PAGE EXCERPT:
☆ ☆ ☆ ☆

This theory works primarily when talking about those of us lucky enough
to have fuzzy Christmases past on which to draw. People who lack this
well of holiday cheer are likely more weirded out than I am, just biding
their time until January, when relative normalcy resumes. I would like
to offer these people a red-and-green sugar
cookie and a cinnamon-infused craft beer. It’s not much, but it’s more
feasible than my only other idea, which is to host a ’50s-style sock-hop
in my living room. The space is too small, and besides, you can’t
really dance to Anthrax.
If
you’ve got a robust history of bustling yuletide bliss, though, then
this out-of-time feeling you’re likely experiencing will be handy for
inevitable trips down memory lane. Time folds in on itself during the
last two weeks of December. We look back at the year that was and have
our inevitable conversations: “I can’t believe so-and-so died! Remember
in the spring when Aunt Margaret finally mastered
the time-honored art of sword swallowing? And hey, I lost 10 pounds and
can finally fit into that dress with the print pattern of burning
pirate skulls!” These reflections feel like a way of solidifying
experiences, of sealing them permanently in our own personal
history books. It’s also a fun way to re-live some of the good times,
like when you finally gathered up the courage to go sky-diving (and peed
just a little during your jump).

☆ ☆ ☆ ☆

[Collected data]
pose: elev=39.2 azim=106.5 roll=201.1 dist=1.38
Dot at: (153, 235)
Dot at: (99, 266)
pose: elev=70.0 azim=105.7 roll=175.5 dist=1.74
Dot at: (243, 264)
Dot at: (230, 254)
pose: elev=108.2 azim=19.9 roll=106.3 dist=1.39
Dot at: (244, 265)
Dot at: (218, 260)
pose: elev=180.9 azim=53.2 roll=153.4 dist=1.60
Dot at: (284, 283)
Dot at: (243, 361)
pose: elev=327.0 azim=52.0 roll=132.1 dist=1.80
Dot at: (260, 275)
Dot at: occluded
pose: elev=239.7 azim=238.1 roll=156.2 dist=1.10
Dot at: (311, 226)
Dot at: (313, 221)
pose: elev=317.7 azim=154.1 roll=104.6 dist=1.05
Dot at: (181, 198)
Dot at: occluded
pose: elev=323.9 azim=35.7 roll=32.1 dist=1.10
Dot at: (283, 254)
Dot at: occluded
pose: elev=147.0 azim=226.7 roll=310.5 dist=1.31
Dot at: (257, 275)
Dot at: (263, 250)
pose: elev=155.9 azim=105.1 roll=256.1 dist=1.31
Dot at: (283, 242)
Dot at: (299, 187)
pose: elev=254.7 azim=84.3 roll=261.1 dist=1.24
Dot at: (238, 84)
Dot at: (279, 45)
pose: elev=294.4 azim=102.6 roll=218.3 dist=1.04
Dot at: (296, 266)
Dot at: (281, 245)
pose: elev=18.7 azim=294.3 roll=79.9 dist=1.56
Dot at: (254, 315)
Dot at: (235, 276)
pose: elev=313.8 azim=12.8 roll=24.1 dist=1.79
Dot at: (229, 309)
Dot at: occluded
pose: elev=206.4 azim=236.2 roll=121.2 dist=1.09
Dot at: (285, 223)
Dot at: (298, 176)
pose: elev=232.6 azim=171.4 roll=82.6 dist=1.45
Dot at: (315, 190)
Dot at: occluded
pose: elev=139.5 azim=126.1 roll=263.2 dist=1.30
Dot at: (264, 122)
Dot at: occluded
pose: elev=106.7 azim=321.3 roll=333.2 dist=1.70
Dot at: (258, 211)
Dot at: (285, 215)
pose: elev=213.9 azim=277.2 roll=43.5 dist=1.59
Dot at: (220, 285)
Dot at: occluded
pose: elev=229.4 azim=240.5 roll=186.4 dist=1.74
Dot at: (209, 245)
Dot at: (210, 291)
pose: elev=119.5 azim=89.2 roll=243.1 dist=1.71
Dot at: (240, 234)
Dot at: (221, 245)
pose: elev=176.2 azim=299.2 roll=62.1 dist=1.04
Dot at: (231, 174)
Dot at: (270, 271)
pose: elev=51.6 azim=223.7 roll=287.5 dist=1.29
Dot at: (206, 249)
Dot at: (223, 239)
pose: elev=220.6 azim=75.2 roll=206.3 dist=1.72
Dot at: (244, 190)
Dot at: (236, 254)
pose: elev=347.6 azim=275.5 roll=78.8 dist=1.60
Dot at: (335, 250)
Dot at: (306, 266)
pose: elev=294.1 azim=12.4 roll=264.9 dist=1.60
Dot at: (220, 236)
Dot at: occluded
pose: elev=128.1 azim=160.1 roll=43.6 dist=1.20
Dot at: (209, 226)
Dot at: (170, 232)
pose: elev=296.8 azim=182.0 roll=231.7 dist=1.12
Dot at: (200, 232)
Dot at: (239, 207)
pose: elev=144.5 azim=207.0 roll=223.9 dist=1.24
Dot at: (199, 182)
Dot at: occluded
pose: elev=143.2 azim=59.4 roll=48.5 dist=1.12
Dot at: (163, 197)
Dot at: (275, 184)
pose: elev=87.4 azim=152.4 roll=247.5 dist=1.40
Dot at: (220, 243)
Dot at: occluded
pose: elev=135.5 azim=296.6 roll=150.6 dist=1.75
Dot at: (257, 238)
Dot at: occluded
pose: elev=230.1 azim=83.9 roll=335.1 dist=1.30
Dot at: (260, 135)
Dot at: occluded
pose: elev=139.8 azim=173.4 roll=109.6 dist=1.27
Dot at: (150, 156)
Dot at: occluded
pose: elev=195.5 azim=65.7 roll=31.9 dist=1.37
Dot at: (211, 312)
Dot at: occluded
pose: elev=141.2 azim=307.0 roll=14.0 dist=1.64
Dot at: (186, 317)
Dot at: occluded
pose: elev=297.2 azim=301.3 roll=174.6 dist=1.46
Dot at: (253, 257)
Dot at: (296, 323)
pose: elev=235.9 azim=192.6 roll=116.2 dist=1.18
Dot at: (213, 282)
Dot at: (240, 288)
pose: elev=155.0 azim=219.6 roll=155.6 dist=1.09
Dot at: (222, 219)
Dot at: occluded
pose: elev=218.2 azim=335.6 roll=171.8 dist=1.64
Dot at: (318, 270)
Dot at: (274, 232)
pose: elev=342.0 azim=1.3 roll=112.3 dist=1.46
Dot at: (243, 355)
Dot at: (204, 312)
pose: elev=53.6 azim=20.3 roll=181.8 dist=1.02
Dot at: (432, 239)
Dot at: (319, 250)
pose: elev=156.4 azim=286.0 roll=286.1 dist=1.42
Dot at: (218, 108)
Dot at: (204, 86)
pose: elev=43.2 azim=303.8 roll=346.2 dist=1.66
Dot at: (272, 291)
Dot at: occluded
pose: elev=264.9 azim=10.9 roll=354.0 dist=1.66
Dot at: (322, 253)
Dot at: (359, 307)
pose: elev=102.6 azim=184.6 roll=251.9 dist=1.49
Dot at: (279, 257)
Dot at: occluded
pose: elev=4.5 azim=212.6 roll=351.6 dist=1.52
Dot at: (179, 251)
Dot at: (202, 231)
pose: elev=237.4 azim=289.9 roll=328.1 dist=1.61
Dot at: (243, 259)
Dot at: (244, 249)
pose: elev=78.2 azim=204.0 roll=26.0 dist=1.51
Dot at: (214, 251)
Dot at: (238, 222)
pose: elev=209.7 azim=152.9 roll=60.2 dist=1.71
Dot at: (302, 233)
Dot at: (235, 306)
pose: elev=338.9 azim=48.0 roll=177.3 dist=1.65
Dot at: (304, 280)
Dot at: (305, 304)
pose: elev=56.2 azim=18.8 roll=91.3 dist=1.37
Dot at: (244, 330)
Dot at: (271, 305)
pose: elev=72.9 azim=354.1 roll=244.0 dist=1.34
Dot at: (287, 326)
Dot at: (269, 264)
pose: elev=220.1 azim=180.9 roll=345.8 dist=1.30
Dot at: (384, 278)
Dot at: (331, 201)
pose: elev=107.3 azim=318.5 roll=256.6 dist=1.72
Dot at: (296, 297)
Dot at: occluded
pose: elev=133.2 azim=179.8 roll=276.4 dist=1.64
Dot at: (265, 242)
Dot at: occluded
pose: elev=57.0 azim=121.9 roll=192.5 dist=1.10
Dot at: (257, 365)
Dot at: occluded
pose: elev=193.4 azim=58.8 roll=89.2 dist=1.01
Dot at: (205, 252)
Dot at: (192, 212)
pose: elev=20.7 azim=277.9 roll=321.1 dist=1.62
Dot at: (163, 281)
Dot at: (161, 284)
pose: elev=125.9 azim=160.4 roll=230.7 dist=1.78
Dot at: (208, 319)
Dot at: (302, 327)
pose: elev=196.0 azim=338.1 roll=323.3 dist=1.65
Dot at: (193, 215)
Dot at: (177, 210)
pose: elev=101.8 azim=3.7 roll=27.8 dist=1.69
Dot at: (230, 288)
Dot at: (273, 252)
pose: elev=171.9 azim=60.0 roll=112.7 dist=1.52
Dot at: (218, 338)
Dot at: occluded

☆ ☆ ☆ ☆

GIVEN REQUEST 1: Update the holiday passage from "This theory works" to "dance to Anthrax.", replacing "craft beer" with "hot cider".
GIVEN REQUEST 2: In the holiday passage, what does time do during the last two weeks of December?
GIVEN REQUEST 3: Continue the holiday passage from its last sentence.
These entries were gathered from a separate source.

WRITTEN ANSWER 1:
This theory works primarily when talking about those of us lucky enough
to have fuzzy Christmases past on which to draw. People who lack this
well of holiday cheer are likely more weirded out than I am, just biding
their time until January, when relative normalcy resumes. I would like
to offer these people a red-and-green sugar
cookie and a cinnamon-infused hot cider. It’s not much, but it’s more
feasible than my only other idea, which is to host a ’50s-style sock-hop
in my living room. The space is too small, and besides, you can’t
really dance to Anthrax.

WRITTEN ANSWER 2: It folds in on itself.

WRITTEN ANSWER 3:
At
the same time, we tend to speculate on how the coming year will unfold,
knowing our prognostications are probably wrong put peering intently
into our crystal balls regardless. I’ll refrain from making forecasts
about 2017 since I’m as bad at predicting this crap as anyone else, but I
can guarantee you that the big shock-worthy moments and life-altering
circumstances won’t be what we expect; they’ll
come out of left field and gobsmack us, catch us unprepared. A lot of
people are uneasy about what will transpire politically as the next few
months unfold, but the top story of early 2017 will be something
entirely random, like killer mutants taking over
local government in Vancouver, or the Ku Klux Klan producing an
off-Broadway musical about the history of turnip farming in western
Europe.
Personally,
Dec. 24 and 25 are the only days in which I find myself actually living
in the moment. The fact that things grind to a halt during
this period certainly helps in that regard. But even so, I can’t fully
escape the weight of the past; it’s as though each Christmas is
superimposed on top of all the others, a teetering pile of them, all
conspiring to give the holiday a kind of outsized gravitas.
I’m not just a mid-30s guy sharing gifts and laughs with my small
family. I’m an 8-year-old boy fawning over his new Ghostbusters action
figures; a 10-year-old singing carols by the fire with the extended clan
in New Hampshire, back when there was one; a college
kid coming to grips with burgeoning adulthood, mimicking grown-up
behavior, poorly. I’m a first-grader who still believes in Santa, and
whose heart aches at the thought of him taking flight from our
snow-covered roof, gone for another year. And then another.
And then forever.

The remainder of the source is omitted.